There would then presumably need to be an equivalent request_parsers/media_keystroke.py - this file could be simpler than the existing keystroke.py parser, since it would not have to handle any modifiers. I guess that js_to_hid.py would also need a convert_media(mediaKeystroke) similar to the existing convert(keystroke). And some other updates, most notably to socket_api.py to implement the rest of the parts.

--

*note If I load a youtube video in the browser, the "Play/Pause" button will work to control the video. If I then use the developer console to set my own action handler, it takes over and my handler is called instead of controlling the video when I press the button. However - if I add the same handler on an arbitrary non-video-containing page it does nothing at all.

mtlynch commented 3 years ago

Sorry for missing this! I typed up a response a few days after you created the issue, but I must have accidentally closed the tab without publishing it.

It's a bit of a hectic week, but I should be able to respond to this next week.

mtlynch commented 3 years ago

Sorry again for the delay on this @pete-otaqui!

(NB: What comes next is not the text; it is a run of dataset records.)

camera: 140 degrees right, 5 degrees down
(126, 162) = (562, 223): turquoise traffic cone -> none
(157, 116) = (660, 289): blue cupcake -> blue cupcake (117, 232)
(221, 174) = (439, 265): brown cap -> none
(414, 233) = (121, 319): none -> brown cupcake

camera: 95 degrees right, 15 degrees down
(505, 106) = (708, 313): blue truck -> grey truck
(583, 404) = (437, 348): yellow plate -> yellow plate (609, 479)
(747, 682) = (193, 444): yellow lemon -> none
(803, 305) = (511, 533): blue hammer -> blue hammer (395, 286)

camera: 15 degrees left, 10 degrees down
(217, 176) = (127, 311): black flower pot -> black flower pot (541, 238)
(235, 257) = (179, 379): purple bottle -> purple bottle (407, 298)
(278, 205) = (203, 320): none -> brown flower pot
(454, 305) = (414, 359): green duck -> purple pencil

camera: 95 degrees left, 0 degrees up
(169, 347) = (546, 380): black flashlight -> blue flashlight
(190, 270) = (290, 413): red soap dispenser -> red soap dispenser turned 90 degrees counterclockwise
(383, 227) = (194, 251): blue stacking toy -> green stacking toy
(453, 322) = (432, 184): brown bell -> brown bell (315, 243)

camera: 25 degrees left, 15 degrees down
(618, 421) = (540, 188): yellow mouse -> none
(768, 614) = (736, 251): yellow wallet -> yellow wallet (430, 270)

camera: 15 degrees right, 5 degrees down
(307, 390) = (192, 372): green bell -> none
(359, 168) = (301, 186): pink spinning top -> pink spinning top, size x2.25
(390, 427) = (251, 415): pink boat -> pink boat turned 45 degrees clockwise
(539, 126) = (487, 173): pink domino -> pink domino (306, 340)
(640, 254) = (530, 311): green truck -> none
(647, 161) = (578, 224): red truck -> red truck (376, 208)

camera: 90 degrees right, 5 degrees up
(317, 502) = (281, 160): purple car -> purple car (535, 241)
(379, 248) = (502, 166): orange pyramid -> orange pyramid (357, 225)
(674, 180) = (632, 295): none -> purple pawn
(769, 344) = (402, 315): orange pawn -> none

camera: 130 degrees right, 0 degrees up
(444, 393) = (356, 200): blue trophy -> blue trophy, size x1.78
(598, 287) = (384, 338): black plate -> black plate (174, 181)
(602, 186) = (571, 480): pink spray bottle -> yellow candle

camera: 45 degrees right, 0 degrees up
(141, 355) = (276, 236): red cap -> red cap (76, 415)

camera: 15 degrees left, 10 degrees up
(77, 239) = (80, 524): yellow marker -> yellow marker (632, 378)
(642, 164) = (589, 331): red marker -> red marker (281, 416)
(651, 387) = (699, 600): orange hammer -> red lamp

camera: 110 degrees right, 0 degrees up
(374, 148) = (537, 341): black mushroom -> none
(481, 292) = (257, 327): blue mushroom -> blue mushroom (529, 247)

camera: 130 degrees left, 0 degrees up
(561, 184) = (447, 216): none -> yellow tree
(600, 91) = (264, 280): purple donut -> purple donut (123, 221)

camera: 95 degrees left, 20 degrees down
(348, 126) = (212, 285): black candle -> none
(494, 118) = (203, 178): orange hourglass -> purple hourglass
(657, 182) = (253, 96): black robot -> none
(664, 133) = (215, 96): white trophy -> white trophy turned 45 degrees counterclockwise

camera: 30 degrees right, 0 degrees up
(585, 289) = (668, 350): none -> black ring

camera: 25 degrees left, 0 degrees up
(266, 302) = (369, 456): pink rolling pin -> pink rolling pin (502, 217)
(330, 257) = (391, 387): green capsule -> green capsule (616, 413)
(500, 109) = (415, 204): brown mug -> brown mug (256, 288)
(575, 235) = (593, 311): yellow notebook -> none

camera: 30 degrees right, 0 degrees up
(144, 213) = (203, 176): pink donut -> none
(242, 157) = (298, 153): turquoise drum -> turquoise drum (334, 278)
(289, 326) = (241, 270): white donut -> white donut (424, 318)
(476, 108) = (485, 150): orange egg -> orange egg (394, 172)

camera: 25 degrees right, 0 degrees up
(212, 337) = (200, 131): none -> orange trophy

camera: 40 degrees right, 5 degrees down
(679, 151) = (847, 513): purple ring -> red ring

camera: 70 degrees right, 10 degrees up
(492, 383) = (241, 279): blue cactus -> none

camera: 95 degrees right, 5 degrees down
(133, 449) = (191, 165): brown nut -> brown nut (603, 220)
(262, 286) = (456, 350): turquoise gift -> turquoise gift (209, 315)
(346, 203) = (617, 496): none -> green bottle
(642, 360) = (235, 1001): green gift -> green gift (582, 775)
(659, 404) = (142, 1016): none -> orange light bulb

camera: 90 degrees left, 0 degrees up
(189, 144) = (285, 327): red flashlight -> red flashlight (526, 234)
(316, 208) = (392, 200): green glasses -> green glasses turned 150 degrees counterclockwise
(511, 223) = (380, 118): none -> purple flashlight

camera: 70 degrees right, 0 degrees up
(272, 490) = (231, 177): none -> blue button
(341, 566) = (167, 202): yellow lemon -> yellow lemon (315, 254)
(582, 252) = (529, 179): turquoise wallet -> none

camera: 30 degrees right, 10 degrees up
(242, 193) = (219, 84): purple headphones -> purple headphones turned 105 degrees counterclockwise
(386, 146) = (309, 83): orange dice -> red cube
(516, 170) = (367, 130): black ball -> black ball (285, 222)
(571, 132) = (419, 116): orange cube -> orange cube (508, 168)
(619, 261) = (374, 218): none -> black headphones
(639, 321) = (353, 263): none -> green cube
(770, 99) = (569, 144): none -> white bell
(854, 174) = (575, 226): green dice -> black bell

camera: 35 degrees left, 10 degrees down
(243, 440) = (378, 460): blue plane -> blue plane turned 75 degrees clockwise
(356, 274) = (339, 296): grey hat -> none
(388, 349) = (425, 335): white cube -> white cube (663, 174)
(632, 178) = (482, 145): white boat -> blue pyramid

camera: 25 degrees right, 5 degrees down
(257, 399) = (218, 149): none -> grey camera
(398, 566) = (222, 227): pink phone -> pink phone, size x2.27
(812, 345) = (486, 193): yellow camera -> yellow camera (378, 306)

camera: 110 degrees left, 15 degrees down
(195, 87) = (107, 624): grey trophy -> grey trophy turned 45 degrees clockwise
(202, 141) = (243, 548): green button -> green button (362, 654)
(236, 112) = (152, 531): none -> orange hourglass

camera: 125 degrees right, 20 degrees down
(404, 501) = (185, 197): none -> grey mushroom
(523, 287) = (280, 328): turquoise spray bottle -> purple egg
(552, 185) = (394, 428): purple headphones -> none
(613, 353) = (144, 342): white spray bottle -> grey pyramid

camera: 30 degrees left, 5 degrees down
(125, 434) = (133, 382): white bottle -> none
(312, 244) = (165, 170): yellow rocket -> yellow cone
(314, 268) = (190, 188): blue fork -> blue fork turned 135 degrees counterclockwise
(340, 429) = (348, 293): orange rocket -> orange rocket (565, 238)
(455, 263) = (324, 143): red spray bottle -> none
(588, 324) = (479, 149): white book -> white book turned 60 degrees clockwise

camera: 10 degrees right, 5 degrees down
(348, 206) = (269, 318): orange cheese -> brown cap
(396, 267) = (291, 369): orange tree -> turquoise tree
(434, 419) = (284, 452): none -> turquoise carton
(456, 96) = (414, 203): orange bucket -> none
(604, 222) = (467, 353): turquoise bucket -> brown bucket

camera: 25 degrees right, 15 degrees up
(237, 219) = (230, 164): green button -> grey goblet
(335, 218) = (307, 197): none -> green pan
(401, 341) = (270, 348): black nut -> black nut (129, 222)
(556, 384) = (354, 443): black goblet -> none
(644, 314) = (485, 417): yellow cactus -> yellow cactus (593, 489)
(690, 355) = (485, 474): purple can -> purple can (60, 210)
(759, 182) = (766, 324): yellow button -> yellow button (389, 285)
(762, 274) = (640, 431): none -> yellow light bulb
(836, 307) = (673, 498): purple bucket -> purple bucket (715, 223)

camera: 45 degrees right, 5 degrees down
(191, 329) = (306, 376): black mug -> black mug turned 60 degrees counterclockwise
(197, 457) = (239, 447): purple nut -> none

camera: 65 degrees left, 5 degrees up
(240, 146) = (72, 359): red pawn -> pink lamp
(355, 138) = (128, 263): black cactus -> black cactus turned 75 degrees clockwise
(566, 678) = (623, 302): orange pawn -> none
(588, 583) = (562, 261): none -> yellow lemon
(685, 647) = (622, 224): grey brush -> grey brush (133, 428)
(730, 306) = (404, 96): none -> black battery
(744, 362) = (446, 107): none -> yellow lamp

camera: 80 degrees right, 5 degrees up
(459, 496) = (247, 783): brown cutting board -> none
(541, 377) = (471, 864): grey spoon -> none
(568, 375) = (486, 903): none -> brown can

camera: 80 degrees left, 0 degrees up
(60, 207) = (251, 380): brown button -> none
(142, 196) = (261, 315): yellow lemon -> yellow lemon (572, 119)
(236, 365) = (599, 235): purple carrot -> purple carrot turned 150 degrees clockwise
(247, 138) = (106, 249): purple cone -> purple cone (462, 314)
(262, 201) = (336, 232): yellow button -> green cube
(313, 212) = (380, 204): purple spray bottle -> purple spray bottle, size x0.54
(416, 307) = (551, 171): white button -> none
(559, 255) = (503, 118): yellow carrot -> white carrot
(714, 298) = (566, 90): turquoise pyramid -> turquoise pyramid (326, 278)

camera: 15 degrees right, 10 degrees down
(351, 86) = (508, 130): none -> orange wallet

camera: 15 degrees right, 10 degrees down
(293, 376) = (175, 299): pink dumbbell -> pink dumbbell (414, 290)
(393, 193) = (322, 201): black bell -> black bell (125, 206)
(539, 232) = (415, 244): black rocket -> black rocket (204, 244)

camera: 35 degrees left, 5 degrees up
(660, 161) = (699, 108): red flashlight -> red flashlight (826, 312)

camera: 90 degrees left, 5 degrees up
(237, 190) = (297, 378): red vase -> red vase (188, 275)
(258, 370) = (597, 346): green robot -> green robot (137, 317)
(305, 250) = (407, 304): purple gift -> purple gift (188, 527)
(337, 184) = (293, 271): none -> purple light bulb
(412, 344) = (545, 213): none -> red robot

I actually get keystroke events for the media buttons on my keyboard in any window on Chrome and Firefox on Win10:

document.addEventListener("keydown", (evt) => {console.log(evt);});

Chrome

VM120:1 KeyboardEvent {isTrusted: true, key: "AudioVolumeMute", code: "", location: 0, ctrlKey: false, …}
VM120:1 KeyboardEvent {isTrusted: true, key: "AudioVolumeDown", code: "", location: 0, ctrlKey: false, …}
VM120:1 KeyboardEvent {isTrusted: true, key: "AudioVolumeUp", code: "", location: 0, ctrlKey: false, …}
VM120:1 KeyboardEvent {isTrusted: true, key: "MediaPlayPause", code: "", location: 0, ctrlKey: false, …}
VM120:1 KeyboardEvent {isTrusted: true, key: "MediaPlayPause", code: "", location: 0, ctrlKey: false, …}

Firefox

keydown { target: body.illustrated, key: "MediaPlayPause", charCode: 0, keyCode: 0 }
keydown { target: body.illustrated, key: "AudioVolumeDown", charCode: 0, keyCode: 182 }
keydown { target: body.illustrated, key: "AudioVolumeUp", charCode: 0, keyCode: 183 }
keydown { target: body.illustrated, key: "AudioVolumeMute", charCode: 0, keyCode: 181 }
keydown { target: body.illustrated, key: "AudioVolumeMute", charCode: 0, keyCode: 181 }

Is behavior different on other OSes? This might be as simple as adding mappings to js_to_hid.py.

pete-otaqui commented 3 years ago

Hi, apologies for the delay in replying.

Yes, the behaviour is different in macOS - media key presses are not captured at all by document.addEventListener.

Perhaps a good solution is to provide media keys in the virtual keyboard?